You’ve said there is a lot of negativity in life, but what is beautiful for you?

It’s one of those impossible questions–what is art to you? Ultimately, I think that I find beauty in what is true, what I perceive as true. Including what I do myself, of course. There’s something very interesting that I discovered: in Orthodox art, beauty is in an ethical category, not in an aesthetic category. If we perceive what is not true as beautiful, then we fall into mannerism, into decadence, indeed. I see a lot of things now that are empty, devoid of a truthful content, which don’t necessarily come from a truthful expression. There are very few people–I think those come every few centuries–for whom the ethic and the aesthetic fuse in one. Very few. Goethe. Indeed, Dostoevsky too. Or Samuel Beckett. I think to me, honestly, that’s the only truthful answer. I have no other parameter, in a way, that would not be immediately doubtful to me. I think that a quest for truth in expression is also almost the only possible thing that one can do. All the rest is secondary. That’s possibly why beauty is in the eye of the beholder. It’s what we feel in ourselves that is true.

Bringing all of what you just said into one question, how do you bring that into your choreography? Or how would you characterize your artistic vision, your artistic mission?

It’s beyond me to characterize what I do. What I aspire is to work truthfully with the dancers or with the actors or singers I’m working with together. One can imagine a writer or painter who can produce work without the collaboration of others; ultimately, a writer is alone. But theater-making in general only exists through collaboration with others.

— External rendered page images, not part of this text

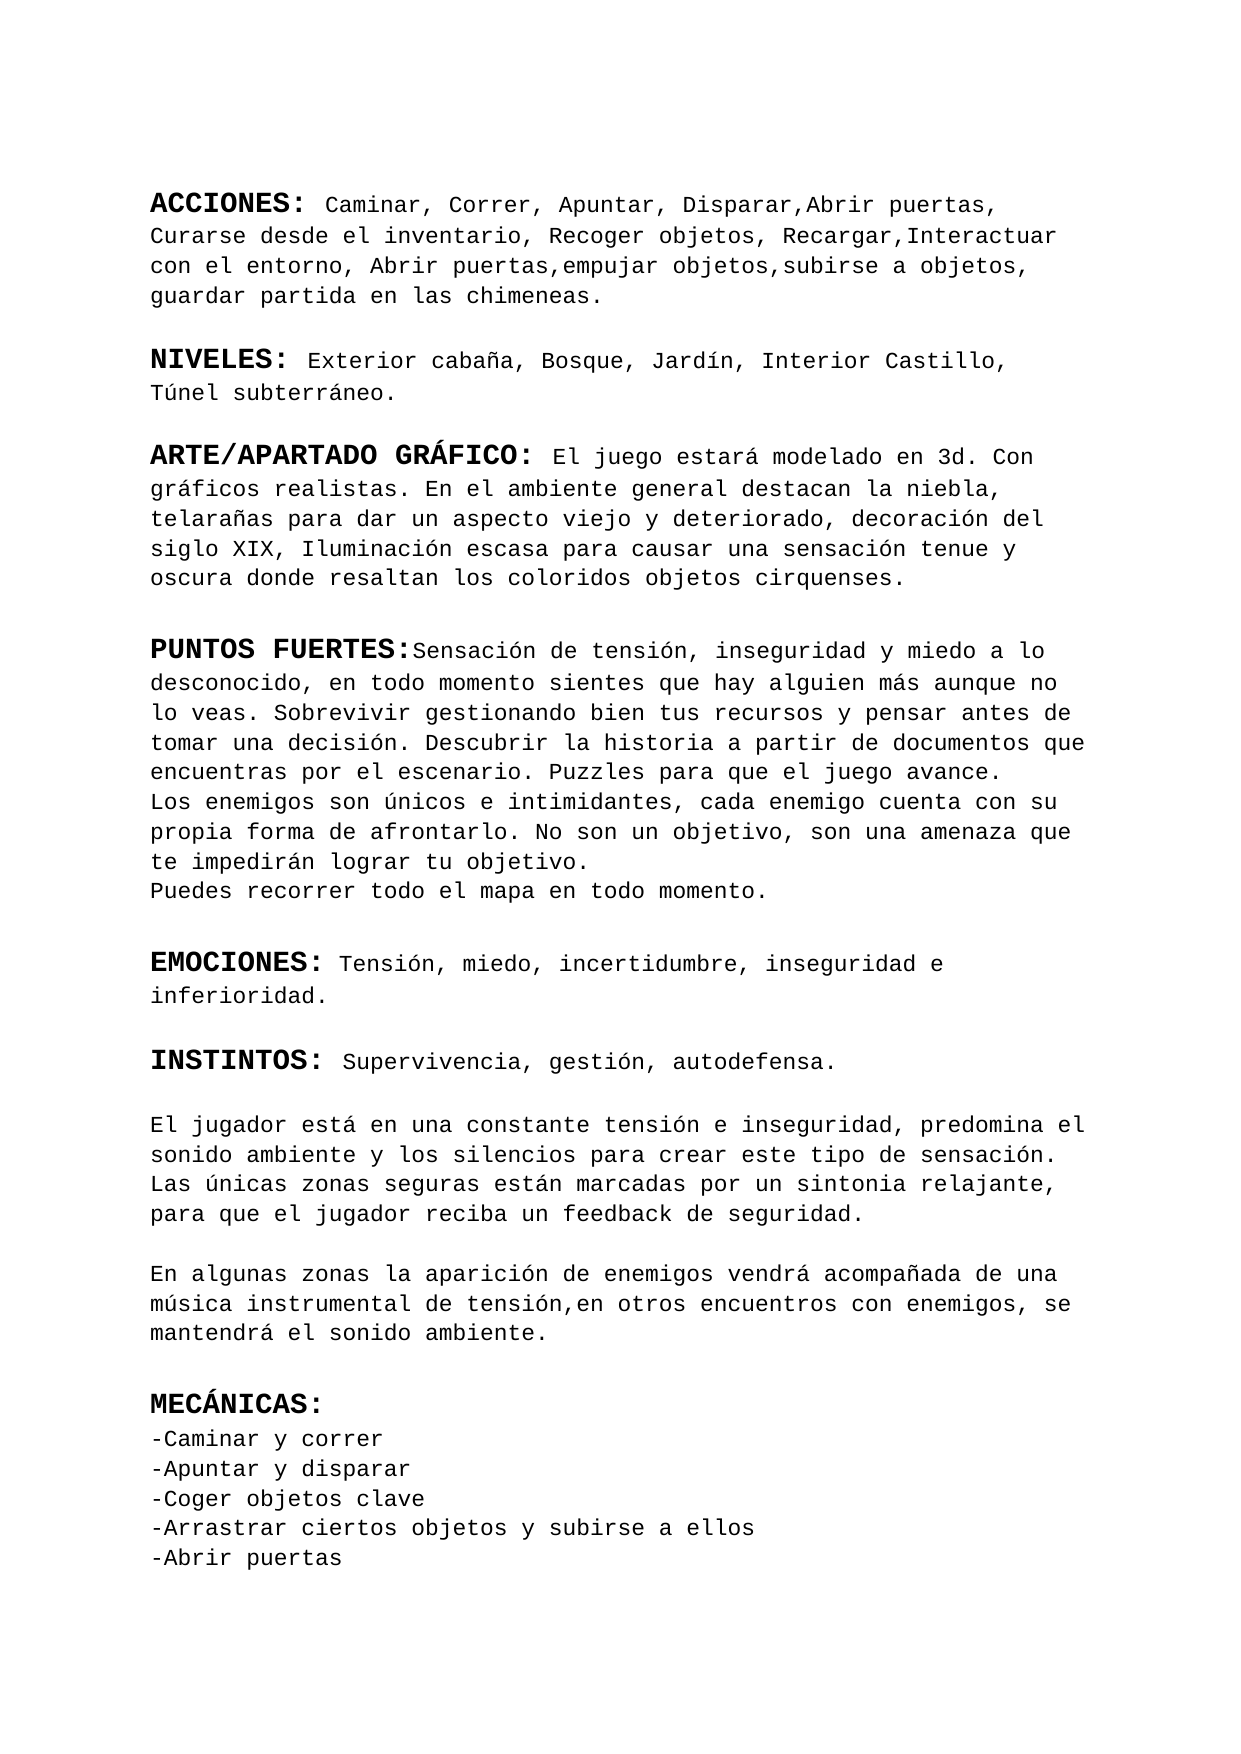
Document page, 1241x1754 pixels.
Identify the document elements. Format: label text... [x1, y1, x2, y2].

text Puedes recorrer todo el mapa en todo momento. [150, 880, 1090, 906]
text ARTE/APARTADO GRÁFICO: El juego estará modelado en 3d. Con gráficos realistas. En el ambiente general destacan la niebla, telarañas para dar un aspecto viejo y deteriorado, decoración del siglo XIX, Iluminación escasa para causar una sensación tenue y oscura donde resaltan los coloridos objetos cirquenses. [150, 440, 1090, 593]
text -Arrastrar ciertos objetos y subirse a ellos [150, 1517, 1090, 1543]
text ACCIONES: Caminar, Correr, Apuntar, Disparar,Abrir puertas, Curarse desde el inventario, Recoger objetos, Recargar,Interactuar con el entorno, Abrir puertas,empujar objetos,subirse a objetos, guardar partida en las chimeneas. [150, 188, 1090, 310]
text PUNTOS FUERTES:Sensación de tensión, inseguridad y miedo a lo desconocido, en todo momento sientes que hay alguien más aunque no lo veas. Sobrevivir gestionando bien tus recursos y pensar antes de tomar una decisión. Descubrir la historia a partir de documentos que encuentras por el escenario. Puzzles para que el juego avance. [150, 634, 1090, 787]
text MECÁNICAS:​ [150, 1389, 1090, 1422]
text Los enemigos son únicos e intimidantes, cada enemigo cuenta con su propia forma de afrontarlo. No son un objetivo, son una amenaza que te impedirán lograr tu objetivo. [150, 790, 1090, 876]
text EMOCIONES: Tensión, miedo, incertidumbre, inseguridad e inferioridad. [150, 947, 1090, 1010]
text -Apuntar y disparar [150, 1457, 1090, 1483]
text INSTINTOS: Supervivencia, gestión, autodefensa. [150, 1045, 1090, 1078]
text El jugador está en una constante tensión e inseguridad, predomina el sonido ambiente y los silencios para crear este tipo de sensación. Las únicas zonas seguras están marcadas por un sintonia relajante, para que el jugador reciba un feedback de seguridad. [150, 1113, 1090, 1228]
text -Abrir puertas [150, 1546, 1090, 1572]
text -Coger objetos clave [150, 1487, 1090, 1513]
text NIVELES: Exterior cabaña, Bosque, Jardín, Interior Castillo, Túnel subterráneo. [150, 344, 1090, 407]
text En algunas zonas la aparición de enemigos vendrá acompañada de una música instrumental de tensión,en otros encuentros con enemigos, se mantendrá el sonido ambiente. [150, 1262, 1090, 1348]
text -Caminar y correr [150, 1427, 1090, 1453]
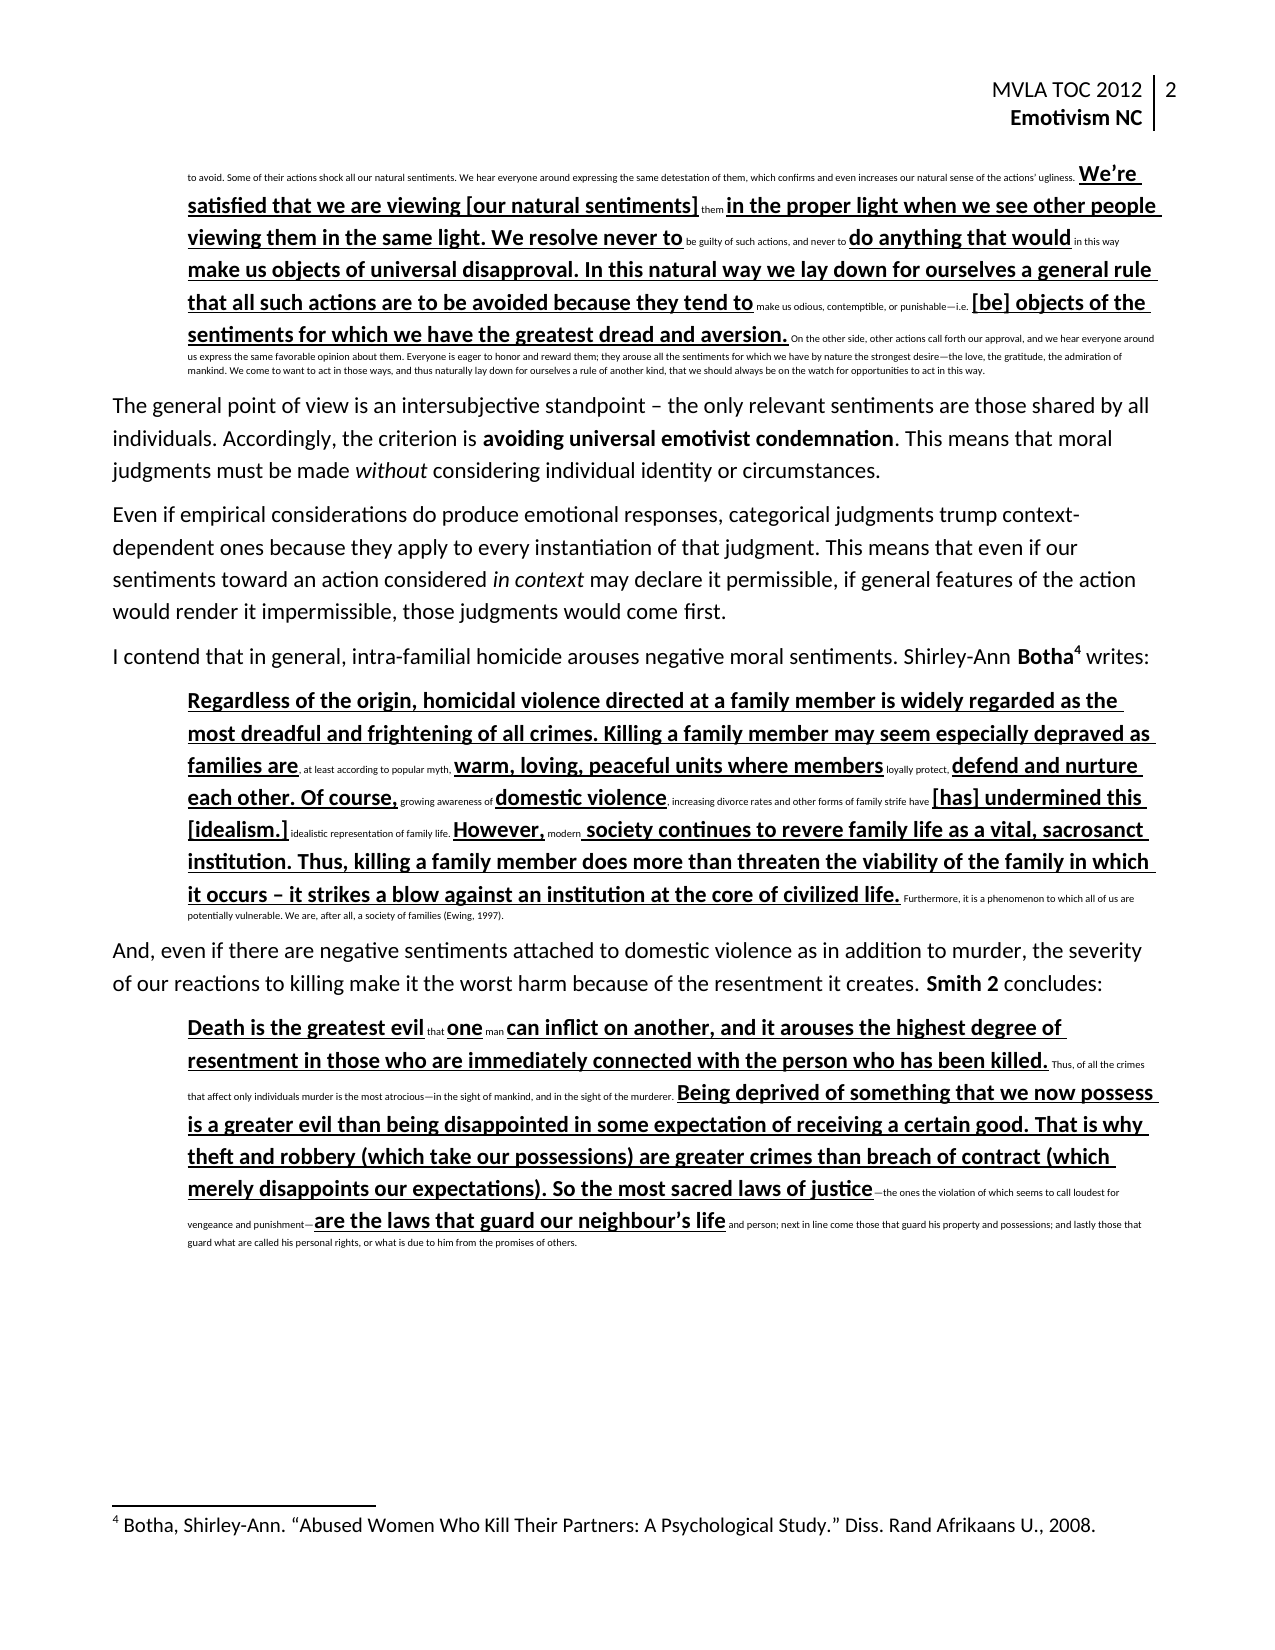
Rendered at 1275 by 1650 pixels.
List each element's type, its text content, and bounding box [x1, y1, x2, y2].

So it’s a further challenge to be true to yourself but also somehow to infuse the same vision to others that have to express it–also truthfully. But I have no claim for my work; I cannot define it. I cannot tell what it is, how to characterize it. It would be false, no matter what I say, and partial, anyway. And also, my work – like every work in every discipline – means something to one person and something else to another person.

One last question: are you a happy person?

No. I think I’m a fortunate person in that I’m a lucky person. I don’t want to be arrogant, but I am gifted for doing what I’m doing, so I think I’m very fortunate in that sense. But it also depends on how we define happiness. No, I don’t think that happiness is being at ease and calm. No, life is always a struggle. The quest for happiness is elusive. Essentially, I think why life is a struggle for many things is because we live in fear of many things. It’s fear, actually, that dominates us–at least me! Fears at every possible level: fears of being sick, fears of contact with others, fears of failure. I think when you don’t have fears, when you’ve possibly reached a place where you’re not dominated by events, that’s what one might define as happiness. But most of us are dominated by events. At least I am dominated by events! I am conscious of it, at least. Some people are not even conscious of that and that gives birth to constant complaints and bitching about everything. But the truth is that you are dominated by events.